The third study deals with the “co-psalmody of the faithful, according to the testimonies of Apostle Paul”. The study seeks and analyzes those passages from the Epistles of Ap. Paul, which declare the union of hearts and unanimity of the first Christians in the worship, such as Col. 3, 16 and Eph. 5, 19. The writer concludes that these passages are undoubted testimonies of the active participation of the faithful in the devotional life of the first communities and not the passive one, to which the body of believers has come down today.

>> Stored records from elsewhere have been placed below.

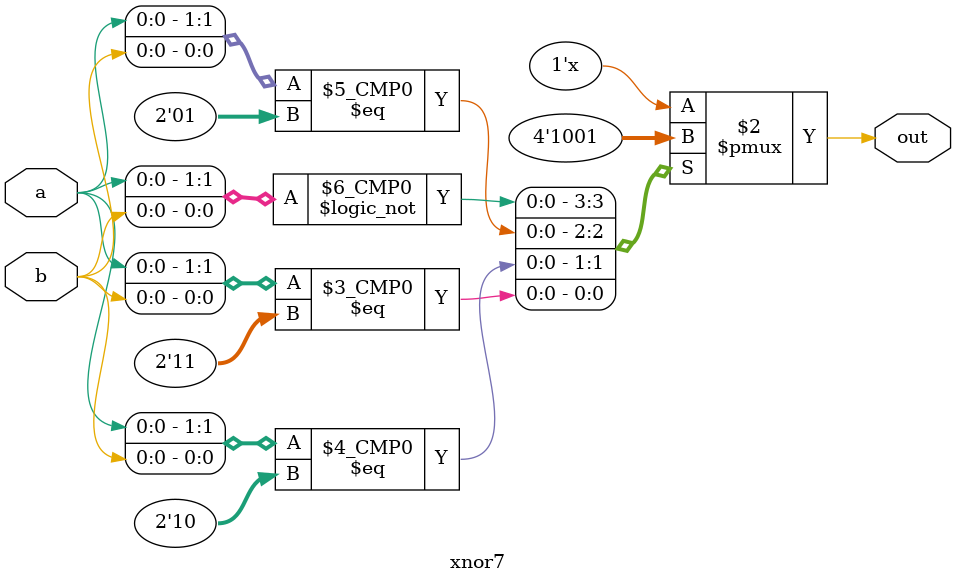
<source format=v>
module xnor7 (
    input wire a,b,
    output reg out
);

always @(*) begin
        case ({a, b})
            2'b00: out = 1'b1;
            2'b01: out = 1'b0;
            2'b10: out = 1'b0;
            2'b11: out = 1'b1;
        endcase
end

endmodule

</source>
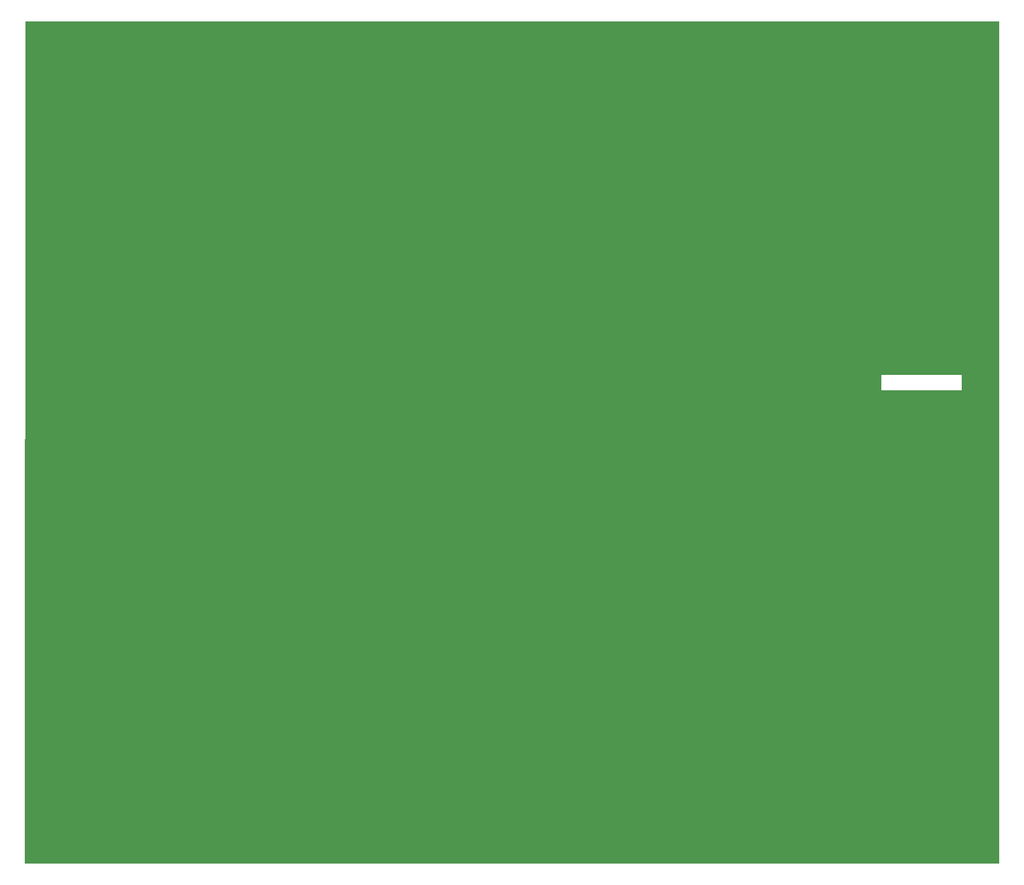
<source format=gbr>
G04 DipTrace 2.4.0.2*
%INBoard.gbr*%
%MOIN*%
%ADD11C,0.0055*%
%FSLAX44Y44*%
G04*
G70*
G90*
G75*
G01*
%LNBoardPoly*%
%LPD*%
G36*
X-47047Y2620D2*
D11*
X1437D1*
Y-39313D1*
X-47062D1*
X-47047Y2620D1*
G37*
%LNBoardPolyC*%
%LPC*%
G36*
X-4437Y-15000D2*
X-437D1*
Y-15750D1*
X-4437D1*
Y-15000D1*
G37*
M02*

</source>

In the fourth study, the writer refers to rhetoric irony as a means of expression in the Epistle to the Galatians. After the introduction and his analysis of what the figure of irony means, he analyzes the ironic references of the Epistle, that is, Gal. 1, 6/2, 6/4, 18/5, 12/5, 15 and 6, 7. According to the author, Paul directs his irony to three categories of people: the troublemakers, the Judean Christians (Gal. 1, 6. 5, 12), the formal apostles (2, 6) and, finally, the wandering Christians of Galatia (4, 18, 5, 15. 6, 6). The writer concludes that irony, the way it is used and appears in the texts, is one of the most appropriate tools of language.
The fifth study presents the aspects of the “Pauline” rhetoric in the two Epistles to Timothy. The writer begins with an introduction about the rhetoric of the New Testament and the Pastoral Epistles. He analyzes the rhetorical aspects of the two Epistles to Timothy, stressing that the effective fighting of different, dangerous for the “healthy teaching” (A’ Tim. 1, 10. B’ Tim. 4, 3) first Christian heresies is the main dialectic axis of both Epistles to Timothy.
The sixth study bears the title: “The notional function of basic rhetorical figures in the text of John’s Revelation”. After the introduction to rhetoric and its relation to the New Testament texts, the writer attempts a linguistic evaluation of the Apocalypse and discovers the remarkable rhetoric figures of hyperbole (1, 16. 5, 13, 9, 16 etc), oxymoron (1, 18. 2, 9. 10, 9), paradox (2, 8-9. 7, 14. 13, 9), question (5, 2. 10, 7. 15, 4. 18, 18), irony (22, 11. 16, 6), “paranomasia” (11, 18. 14, 2. 22, 18-19). All the above figures prove the great linguistic value of the Apocalypse text.
The seventh study refers to the testimonies of the New Testament about woman’s position in the Apostolic Church. The writer briefly analyzes the reports of the Gospels, the Acts and ap. Paul’s Epistles, concluding that, according to the testimony of the New Testament texts, women’s presence was intense both in the years of Jesus Christ earthly presence and in the next apostolic generations, contributing, thus, significantly to the spreading of the Gospel.
The eighth study, titled: “Psalm-Hymn-Ode”, investigates the hermeneutic contribution of Gregory of Nyssa to the biblical hymnological terminology. After a short introduction, which deals with the clarification of the terms psalm-hymn-ode by contemporary interpreters, he moves on to the testimony of Gregory of Nyssa and his hermeneutic work “In the inscriptions of the Psalms” (ΕιςταςεπιγραφάςτωνΨαλμών). In the author’s opinion, the third chapter of the second book of this work, which systematically deals with hymnological terms, found in the inscriptions of the Psalms, is of special interest.
At the appendix of the book, the writer deals with humour as a pedagogical medium in the Three Hierarchs. After a short introduction, the author analyzes the rhetoric of the Three Hierarchs and then refers to some selected examples of pedagogical humour. The rhetorical dimension of pedagogical humour, at least as it appears in the texts of the Three Hierarchs, shows a self-evident pastoral functionalism. The book closes with an index of biblical passages.